Él vino con un amigo muy tímido que no me quería nada. En las tardes, cuando paseábamos, su amigo prefería quedarse en el hotel. La noche antes de que se fueran, me llevó a la Alberca. Nos sentamos en una de las mesas de piedra que servían para comer carnes y truchas asadas y que convertimos en la cama donde le obsequié mi virginidad. No pude evitarlo, ni cuenta me di cuando sus besos llegaron a mis senos, ni como éstos salieron de la blusa y quedaron expuestos al blanco de la luna. Recuerdo, como si lo sintiera, que goteaba cuando sus manos levantaron mi falda y sujetaron mis muslos temblorosos. Abrí las piernas, como quien invita a alguien a su casa.
Desde entonces, cuando pienso en sexo o me masturbo, me basta con cerrar los ojos para ser una adolescente penetrada a media luz por un joven hermoso. Sentir sus manos en mi cintura, mis nalgas clavadas en la losa fría, sus labios ansiosos e inexpertos en mi cuello o en mis pezones, sus ojos cerrados, su sonrisa, su gemido terminal, su cabello negro balanceándose sobre su frente con un hilito de luz plateada. Cuando me la sacó nos lo prometimos todo. Él vendría cada semana, en su momento, yo me iría a estudiar a la Ciudad de México y estaríamos juntos siempre.

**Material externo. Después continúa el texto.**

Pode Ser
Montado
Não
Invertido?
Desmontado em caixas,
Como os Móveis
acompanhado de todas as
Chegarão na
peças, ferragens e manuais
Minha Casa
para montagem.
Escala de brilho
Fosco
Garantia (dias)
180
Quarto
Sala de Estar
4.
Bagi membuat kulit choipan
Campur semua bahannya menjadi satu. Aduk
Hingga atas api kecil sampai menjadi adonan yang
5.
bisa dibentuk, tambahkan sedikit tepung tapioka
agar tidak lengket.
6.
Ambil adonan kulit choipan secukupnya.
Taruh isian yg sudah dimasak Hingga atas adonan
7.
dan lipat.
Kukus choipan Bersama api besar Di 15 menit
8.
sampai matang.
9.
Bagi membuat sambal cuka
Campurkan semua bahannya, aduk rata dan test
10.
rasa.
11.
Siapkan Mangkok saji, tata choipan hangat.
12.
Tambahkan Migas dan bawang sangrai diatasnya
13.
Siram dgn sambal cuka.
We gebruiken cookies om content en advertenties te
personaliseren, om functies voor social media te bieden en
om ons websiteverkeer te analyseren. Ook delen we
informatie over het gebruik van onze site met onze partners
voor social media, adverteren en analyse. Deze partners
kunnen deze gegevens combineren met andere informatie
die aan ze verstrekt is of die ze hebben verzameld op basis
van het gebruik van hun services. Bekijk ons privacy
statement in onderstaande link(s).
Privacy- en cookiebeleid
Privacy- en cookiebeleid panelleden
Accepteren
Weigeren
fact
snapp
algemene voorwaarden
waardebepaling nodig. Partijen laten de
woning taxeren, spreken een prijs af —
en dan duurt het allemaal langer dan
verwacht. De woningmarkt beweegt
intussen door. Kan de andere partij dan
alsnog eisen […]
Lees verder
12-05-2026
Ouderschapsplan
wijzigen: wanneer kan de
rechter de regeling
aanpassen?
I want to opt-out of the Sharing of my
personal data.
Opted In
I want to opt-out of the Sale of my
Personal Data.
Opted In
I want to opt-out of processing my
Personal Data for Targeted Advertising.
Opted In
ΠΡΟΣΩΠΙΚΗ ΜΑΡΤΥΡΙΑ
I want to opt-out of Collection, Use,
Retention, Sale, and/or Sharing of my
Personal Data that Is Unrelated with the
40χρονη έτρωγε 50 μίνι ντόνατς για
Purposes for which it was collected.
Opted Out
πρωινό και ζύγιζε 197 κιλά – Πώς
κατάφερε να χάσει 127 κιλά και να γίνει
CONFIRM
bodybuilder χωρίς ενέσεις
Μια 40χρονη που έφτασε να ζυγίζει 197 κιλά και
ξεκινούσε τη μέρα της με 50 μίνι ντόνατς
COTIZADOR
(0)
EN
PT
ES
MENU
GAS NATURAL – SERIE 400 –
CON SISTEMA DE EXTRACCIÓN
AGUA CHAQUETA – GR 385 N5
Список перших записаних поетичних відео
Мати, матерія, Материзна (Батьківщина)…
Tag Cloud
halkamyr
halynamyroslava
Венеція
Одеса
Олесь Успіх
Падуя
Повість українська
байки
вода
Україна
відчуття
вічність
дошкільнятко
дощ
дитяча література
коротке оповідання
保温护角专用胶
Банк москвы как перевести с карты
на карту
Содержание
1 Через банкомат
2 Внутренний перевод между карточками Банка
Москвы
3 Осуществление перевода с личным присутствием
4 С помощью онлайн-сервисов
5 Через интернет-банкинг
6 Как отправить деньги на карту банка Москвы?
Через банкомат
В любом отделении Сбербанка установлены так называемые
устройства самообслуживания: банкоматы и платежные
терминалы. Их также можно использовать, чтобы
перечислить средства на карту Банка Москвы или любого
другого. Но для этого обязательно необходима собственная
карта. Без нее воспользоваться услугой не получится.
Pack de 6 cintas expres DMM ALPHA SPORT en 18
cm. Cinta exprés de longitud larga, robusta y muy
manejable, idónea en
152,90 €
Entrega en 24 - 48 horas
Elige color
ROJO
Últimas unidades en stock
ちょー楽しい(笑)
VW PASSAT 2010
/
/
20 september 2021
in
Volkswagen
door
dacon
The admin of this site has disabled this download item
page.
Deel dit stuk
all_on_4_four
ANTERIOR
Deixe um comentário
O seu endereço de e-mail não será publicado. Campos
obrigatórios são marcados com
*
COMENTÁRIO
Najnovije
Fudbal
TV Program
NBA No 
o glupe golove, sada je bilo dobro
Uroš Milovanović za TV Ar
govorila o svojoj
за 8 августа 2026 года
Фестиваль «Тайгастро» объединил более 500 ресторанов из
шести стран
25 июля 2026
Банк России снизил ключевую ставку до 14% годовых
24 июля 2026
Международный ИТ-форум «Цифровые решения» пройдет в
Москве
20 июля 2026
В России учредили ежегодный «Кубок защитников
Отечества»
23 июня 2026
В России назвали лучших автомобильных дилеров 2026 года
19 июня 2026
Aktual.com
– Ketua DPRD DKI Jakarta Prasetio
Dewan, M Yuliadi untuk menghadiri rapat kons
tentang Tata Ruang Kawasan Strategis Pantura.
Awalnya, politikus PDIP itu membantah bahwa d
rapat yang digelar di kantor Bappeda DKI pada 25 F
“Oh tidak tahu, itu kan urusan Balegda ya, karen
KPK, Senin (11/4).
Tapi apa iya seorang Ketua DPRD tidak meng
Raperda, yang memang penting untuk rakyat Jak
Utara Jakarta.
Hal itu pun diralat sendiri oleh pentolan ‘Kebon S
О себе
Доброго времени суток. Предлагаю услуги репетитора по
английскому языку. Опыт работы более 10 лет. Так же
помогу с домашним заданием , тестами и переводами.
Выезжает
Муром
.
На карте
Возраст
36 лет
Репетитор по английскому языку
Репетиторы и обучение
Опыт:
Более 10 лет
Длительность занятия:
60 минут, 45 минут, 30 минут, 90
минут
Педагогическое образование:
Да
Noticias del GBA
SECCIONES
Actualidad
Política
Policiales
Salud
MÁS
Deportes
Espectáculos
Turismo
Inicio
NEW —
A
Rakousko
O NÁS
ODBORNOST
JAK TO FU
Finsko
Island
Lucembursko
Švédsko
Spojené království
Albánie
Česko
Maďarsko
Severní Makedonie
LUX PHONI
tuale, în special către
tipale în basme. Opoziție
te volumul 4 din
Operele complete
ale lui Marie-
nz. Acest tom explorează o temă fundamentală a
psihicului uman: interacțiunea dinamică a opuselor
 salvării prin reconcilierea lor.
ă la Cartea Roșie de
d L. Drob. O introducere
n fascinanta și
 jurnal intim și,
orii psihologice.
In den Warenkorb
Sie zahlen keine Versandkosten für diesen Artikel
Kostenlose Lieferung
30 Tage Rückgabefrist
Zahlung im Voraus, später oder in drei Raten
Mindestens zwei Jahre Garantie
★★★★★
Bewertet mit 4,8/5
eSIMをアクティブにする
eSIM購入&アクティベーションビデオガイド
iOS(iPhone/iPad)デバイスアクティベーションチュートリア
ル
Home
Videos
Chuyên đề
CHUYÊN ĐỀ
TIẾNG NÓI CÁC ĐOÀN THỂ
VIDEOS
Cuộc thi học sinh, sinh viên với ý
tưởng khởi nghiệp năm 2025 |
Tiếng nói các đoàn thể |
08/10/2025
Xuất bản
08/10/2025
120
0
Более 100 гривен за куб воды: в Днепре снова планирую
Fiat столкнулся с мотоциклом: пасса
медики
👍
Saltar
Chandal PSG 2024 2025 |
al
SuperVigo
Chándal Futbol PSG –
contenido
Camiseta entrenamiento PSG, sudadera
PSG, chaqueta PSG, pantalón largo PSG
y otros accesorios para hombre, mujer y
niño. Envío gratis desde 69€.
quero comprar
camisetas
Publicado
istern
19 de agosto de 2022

No volvió, sin embargo nunca lo olvidé. Hay amores así, que viven para siempre aunque hayan durado tan poco. Después de él, otros hombres pasaron por mi cama, me vine a vivir a México e hice mi vida, pero no volví a enamorarme. Desde entonces, cada año en esa fecha vuelvo a la Alberca y cuando la noche cierra revivo con las manos aquel orgasmo memorable. Así pasaron 20 años.
Esa noche igual que las 19 anteriores, me masturbé a la luz de la luna y sobre la misma mesa. Estaba cansada y comenzaba a sentirme vieja. Decidí que no volvería allí ni lo extrañaría más. Trataría de olvidarlo y, si aun podía, de enamorarme de otro. En ese momento vi que, entre la maleza, alguien me observaba.
Increíblemente era él. También los años le habían cobrado factura, pero algo había que lo hacía idéntico al muchacho que veinte años antes había abierto entre mis piernas un camino sin regreso. Sorprendentemente hablamos sin reproches. Sin preguntas ni averiguaciones, me tomó de la mano y caminamos alrededor del socavón que otrora fuera una hermosa laguna. Hablamos, reímos, nos besamos. De pronto, nos detuvimos frente a la mesa de piedra donde hacía una vida cogimos como sólo dos adolescentes pueden y, con el mismo temblor en los labios, me besó y levantó mi falda, hurgó bajo mi blusa y estremeció mi ombligo. Sentí en la sienes una presión maravillosa, como el toque de un ángel y luego un terremoto que separó mis piernas y recibió un vaivén inundándolo con los jugos del deseo. Hicimos el amor por varias horas, lo viví y lo experimenté todo esa noche. Sexo maduro, preciso, agitado. ¡Sublime!
Cuando terminamos, me miró fijamente y me prometió que nunca más volvería a verme. Me besó la frente cuando sonreí y cerré los ojos. Realmente no quería volver a verlo, sin lugar a dudas sentí que ese ciclo se había cerrado y volví a México sin siquiera preguntarle qué haría él.
Una semana después, por esas casualidades que sólo el destino entiende, me encontré al amigo aquel con quien él había ido a Valle. Nos reconocimos y, envalentonada por la coincidencia, le dije que recién había visto a su viejo amigo. Empalideció y, con la voz cortada, me lo contó todo. Al fin supe que el amor de mi adolescencia había muerto en la carretera la mañana siguiente a la noche en que hacía veinte años hicimos el amor.
Una buena historia a propósito de estos días en que se celebra lo frágil que es la vida.